Nr 210, poz. 2037, ze zm.; dalej: ustawa z 2003 r. o restrukturyzacji górnictwa) w takim rozumieniu, że ma on zastosowanie
do pracowników przebywających na urlopach górniczych na podstawie ustawy z dnia 26 listopada 1998 r. o dostosowaniu górnictwa
węgla kamiennego do funkcjonowania w warunkach gospodarki rynkowej oraz szczególnych uprawnieniach i zadaniach gmin górniczych
(Dz. U. Nr 162, poz. 1112, ze zm.; dalej: ustawa z 1998 r. o dostosowaniu górnictwa) i pobierających świadczenie socjalne
z tego tytułu na mocy art. 20 ust. 1 pkt 1 tej ustawy z art. 2, art. 7 i art. 64 ust. 1 Konstytucji.
Skarga konstytucyjna została sformułowana w związku z następującą sprawą. Skarżący był zatrudniony od 29 kwietnia 1983 r.
do 7 stycznia 2005 r. przez Kompanię Węglową Spółka Akcyjna w Katowicach w Oddziale Kopalni Węgla Kamiennego „Bielszowice”

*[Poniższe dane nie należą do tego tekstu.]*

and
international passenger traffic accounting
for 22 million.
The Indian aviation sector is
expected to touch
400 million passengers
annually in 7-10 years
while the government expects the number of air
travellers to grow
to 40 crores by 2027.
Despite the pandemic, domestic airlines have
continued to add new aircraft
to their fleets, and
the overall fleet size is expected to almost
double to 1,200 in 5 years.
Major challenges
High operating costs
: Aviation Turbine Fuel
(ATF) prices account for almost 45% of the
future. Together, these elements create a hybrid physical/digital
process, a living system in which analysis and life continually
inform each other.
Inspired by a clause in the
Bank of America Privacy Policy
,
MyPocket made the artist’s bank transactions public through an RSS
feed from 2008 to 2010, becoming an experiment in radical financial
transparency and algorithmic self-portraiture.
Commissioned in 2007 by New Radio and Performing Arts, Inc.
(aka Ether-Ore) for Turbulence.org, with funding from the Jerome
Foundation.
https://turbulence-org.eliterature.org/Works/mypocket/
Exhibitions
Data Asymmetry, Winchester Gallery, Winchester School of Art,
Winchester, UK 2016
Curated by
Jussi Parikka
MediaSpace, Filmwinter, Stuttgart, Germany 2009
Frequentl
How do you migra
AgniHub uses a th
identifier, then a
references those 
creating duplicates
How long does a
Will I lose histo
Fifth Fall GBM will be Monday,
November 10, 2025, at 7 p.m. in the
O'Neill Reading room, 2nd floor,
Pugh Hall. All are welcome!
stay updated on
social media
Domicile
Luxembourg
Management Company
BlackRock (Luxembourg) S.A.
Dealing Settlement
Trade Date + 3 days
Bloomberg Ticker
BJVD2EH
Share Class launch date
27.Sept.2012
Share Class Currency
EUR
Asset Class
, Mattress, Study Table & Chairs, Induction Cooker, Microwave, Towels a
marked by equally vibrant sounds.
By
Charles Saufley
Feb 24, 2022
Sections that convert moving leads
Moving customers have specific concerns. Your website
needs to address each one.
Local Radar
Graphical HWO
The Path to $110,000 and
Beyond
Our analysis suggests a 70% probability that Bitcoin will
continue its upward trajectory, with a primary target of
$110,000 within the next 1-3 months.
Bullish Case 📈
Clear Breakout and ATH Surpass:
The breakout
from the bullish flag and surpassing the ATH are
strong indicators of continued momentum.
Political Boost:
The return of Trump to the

w Rudzie Śląskiej (dalej: Kompania Węglowa). W dniu 23 grudnia 1999 r. skarżący złożył Kompanii Węglowej wniosek o przyznanie
urlopu górniczego od 14 lutego 2000 r. oraz oświadczenie, iż wyraża zgodę na rozwiązanie umowy o pracę z dniem zakończenia
urlopu górniczego w związku z przejściem na emeryturę. Na podstawie art. 20 ust. 1 pkt 1 oraz art. 21 ust. 1 i 5 ustawy z
1998 r. o dostosowaniu górnictwa, od 14 lutego 2000 r. skarżący przez pięć lat (pełny wymiar) pozostawał na urlopie górniczym.
Po ustaniu łączącego strony stosunku pracy z dniem 7 stycznia 2005 r. skarżący wystąpił z powództwem przeciwko Kompanii Węglowej
o odprawę pieniężną, o której mowa w art. 20 ust. 5 ustawy z 1998 r. o dostosowaniu górnictwa.

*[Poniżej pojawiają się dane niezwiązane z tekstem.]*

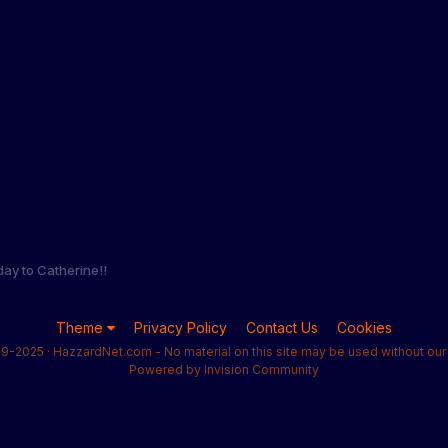
day to Catherine!!
Theme
Privacy Policy
Contact Us
Cookies
9-2025 · HazzardNet.com - No material on this site may be used without our 
Powered by Invision Community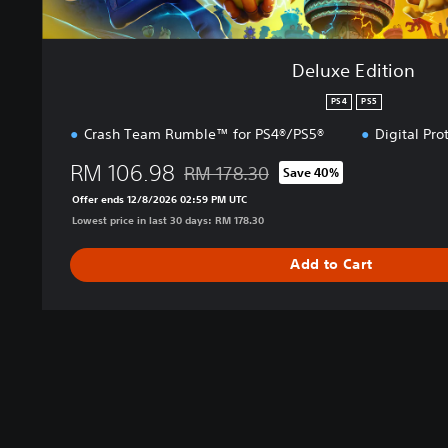
Deluxe Edition
PS4
PS5
Crash Team Rumble™ for PS4®/PS5®
Digital Pro
RM 106.98
RM 178.30
Save 40%
Discounted from original price of RM 17
Offer ends 12/8/2026 02:59 PM UTC
Lowest price in last 30 days: RM 178.30
Add to Cart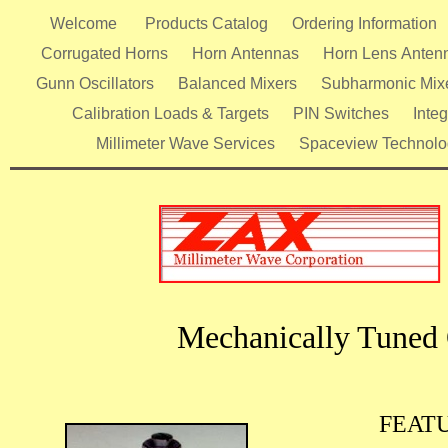
Welcome
Products Catalog
Ordering Information
Corrugated Horns
Horn Antennas
Horn Lens Anten
Gunn Oscillators
Balanced Mixers
Subharmonic Mix
Calibration Loads & Targets
PIN Switches
Inte
Millimeter Wave Services
Spaceview Technolo
Mechanically Tuned 
FEAT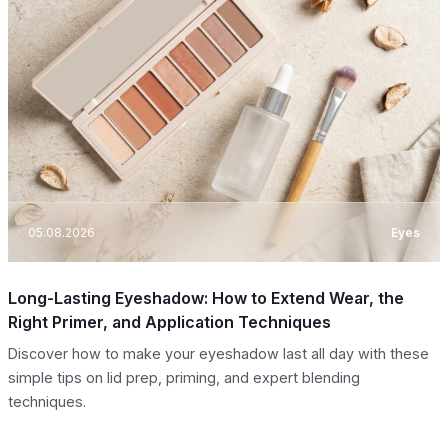
05.08.2026
Eyes
Long-Lasting Eyeshadow: How to Extend Wear, the
Right Primer, and Application Techniques
Discover how to make your eyeshadow last all day with these
simple tips on lid prep, priming, and expert blending
techniques.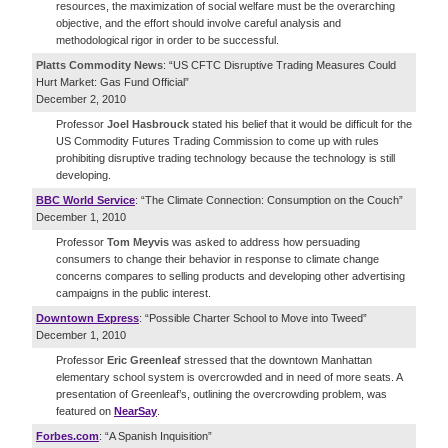
resources, the maximization of social welfare must be the overarching
objective, and the effort should involve careful analysis and
methodological rigor in order to be successful.
Platts Commodity News
: “US CFTC Disruptive Trading Measures Could
Hurt Market: Gas Fund Official”
December 2, 2010
Professor
Joel Hasbrouck
stated his belief that it would be difficult for the
US Commodity Futures Trading Commission to come up with rules
prohibiting disruptive trading technology because the technology is still
developing.
BBC World Service
: “The Climate Connection: Consumption on the Couch”
December 1, 2010
Professor
Tom Meyvis
was asked to address how persuading
consumers to change their behavior in response to climate change
concerns compares to selling products and developing other advertising
campaigns in the public interest.
Downtown Express
: “Possible Charter School to Move into Tweed”
December 1, 2010
Professor
Eric Greenleaf
stressed that the downtown Manhattan
elementary school system is overcrowded and in need of more seats. A
presentation of Greenleaf’s, outlining the overcrowding problem, was
featured on
NearSay
.
Forbes.com
: “A Spanish Inquisition”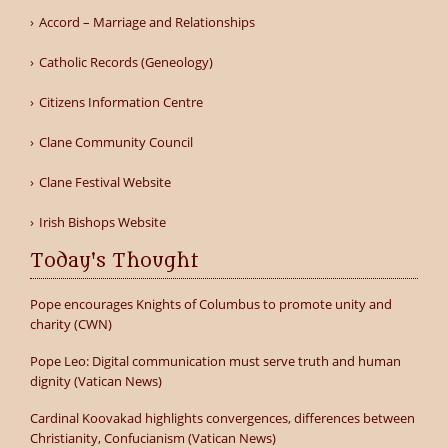
Accord – Marriage and Relationships
Catholic Records (Geneology)
Citizens Information Centre
Clane Community Council
Clane Festival Website
Irish Bishops Website
Today's Thought
Pope encourages Knights of Columbus to promote unity and
charity (CWN)
Pope Leo: Digital communication must serve truth and human
dignity (Vatican News)
Cardinal Koovakad highlights convergences, differences between
Christianity, Confucianism (Vatican News)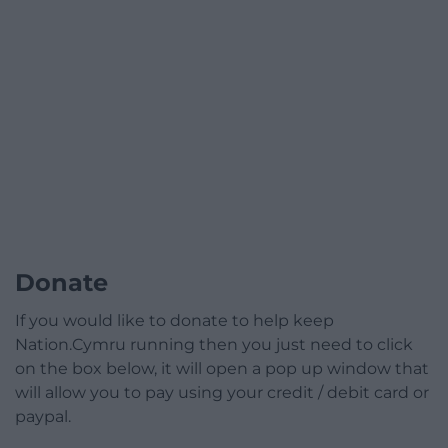
Donate
If you would like to donate to help keep
Nation.Cymru running then you just need to click
on the box below, it will open a pop up window that
will allow you to pay using your credit / debit card or
paypal.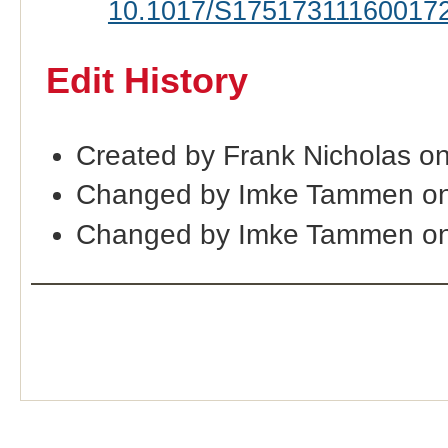
10.1017/S17517311160017
Edit History
Created by Frank Nicholas o
Changed by Imke Tammen on
Changed by Imke Tammen on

Sąd Rejonowy w Katowicach – Wydział XIX Pracy wyrokiem z 3 października 2006 r. (sygn. akt XIX Pa 879/06) zasądził na rzecz
skarżącego odprawę pieniężną. Sąd stwierdził, że ocena zasadności żądania skarżącego powinna być dokonana na podstawie przepisów
ustawy z 1998 r. o dostosowaniu górnictwa, albowiem skarżący przeszedł w trybie tej ustawy na urlop górniczy, a więc przysługiwały
mu również uprawnienia, o których mowa w art. 20 ust. 5 tejże ustawy. Stąd skarżący miał prawo do odprawy pieniężnej na podstawie
art. 8 ust. 1 pkt 3 ustawy z dnia 28 grudnia 1989 r. o szczególnych zasadach rozwiązywania z pracownikami stosunków pracy
z przyczyn dotyczących zakładu pracy oraz o zmianie niektórych ustaw (Dz. U. z 2002 r. Nr 112, poz. 980, ze zm.; dalej: ustawa
z 1989 r. o rozwiązywaniu stosunków pracy).

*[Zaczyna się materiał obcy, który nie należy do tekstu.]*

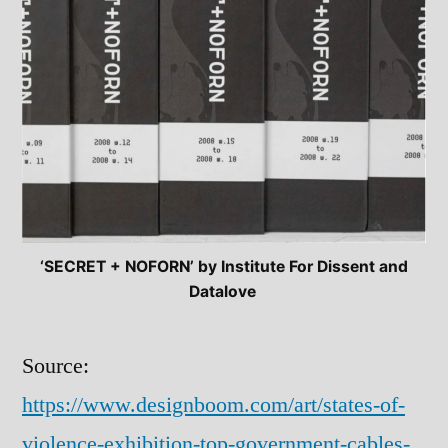
‘SECRET + NOFORN’ by Institute For Dissent and
Datalove
Source:
https://www.designboom.com/art/states-of-
violence-exhibition-top-government-cables-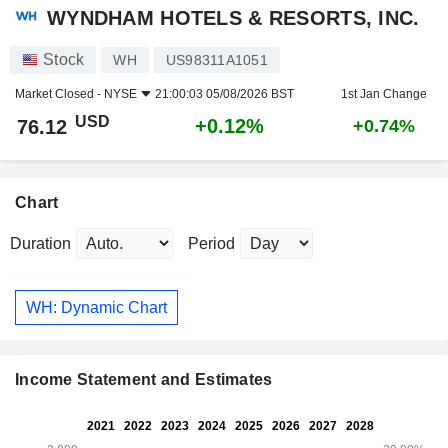
WYNDHAM HOTELS & RESORTS, INC.
Stock
WH
US98311A1051
Market Closed -
NYSE
21:00:03 05/08/2026 BST
1st Jan Change
USD
+0.12%
76.12
+0.74%
Chart
Duration
Period
WH: Dynamic Chart
Income Statement and Estimates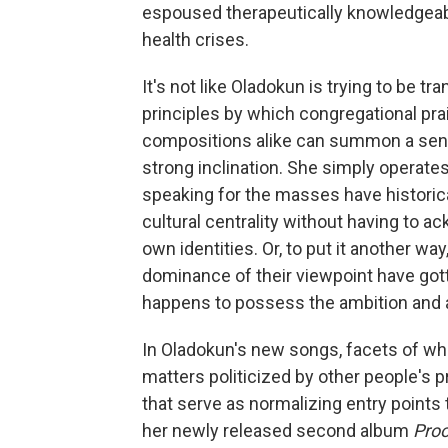
espoused therapeutically knowledgeabl
health crises.
It's not like Oladokun is trying to be tr
principles by which congregational pr
compositions alike can summon a sens
strong inclination. She simply operate
speaking for the masses have historic
cultural centrality without having to ac
own identities. Or, to put it another wa
dominance of their viewpoint have gott
happens to possess the ambition and ab
In Oladokun's new songs, facets of who
matters politicized by other people's p
that serve as normalizing entry points
her newly released second album
Proo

Sąd Okręgowy w Katowicach – Wydział IX Pracy wyrokiem z 25 stycznia 2007 r. (sygn. akt IX Pa 877/06) zmienił zaskarżony wyrok
i oddalił powództwo skarżącego. Sąd stwierdził, że prawo do odprawy pieniężnej powstaje w dniu rozwiązania stosunku pracy. Skoro skarżący rozwiązał stosunek pracy z dniem 7 stycznia 2005 r., to prawo do odprawy winno być ocenione z punktu widzenia
przepisów wówczas obowiązujących (ustawy z 2003 r. o restrukturyzacji górnictwa oraz ustawy z dnia 13 marca 2003 r. o szczególnych
zasadach rozwiązywania z pracownikami stosunków pracy z przyczyn niedotyczących pracowników; Dz. U. Nr 90, poz. 844; dalej:
ustawa z 2003 o zasadach rozwiązywania stosunków pracy), nie zaś przepisów obowiązujących w dniu przejścia na urlop górniczy,
tj. 14 lutego 2000 r. (ustawy z 1998 r. o dostosowaniu górnictwa oraz ustawy z 1989 r. o rozwiązywania stosunków pracy). Sąd
uznał, że wymienione w art. 8 ust. 1 pkt 1 ustawy z 2003 r. o restrukturyzacji górnictwa „osłonowe – świadczenie górnicze”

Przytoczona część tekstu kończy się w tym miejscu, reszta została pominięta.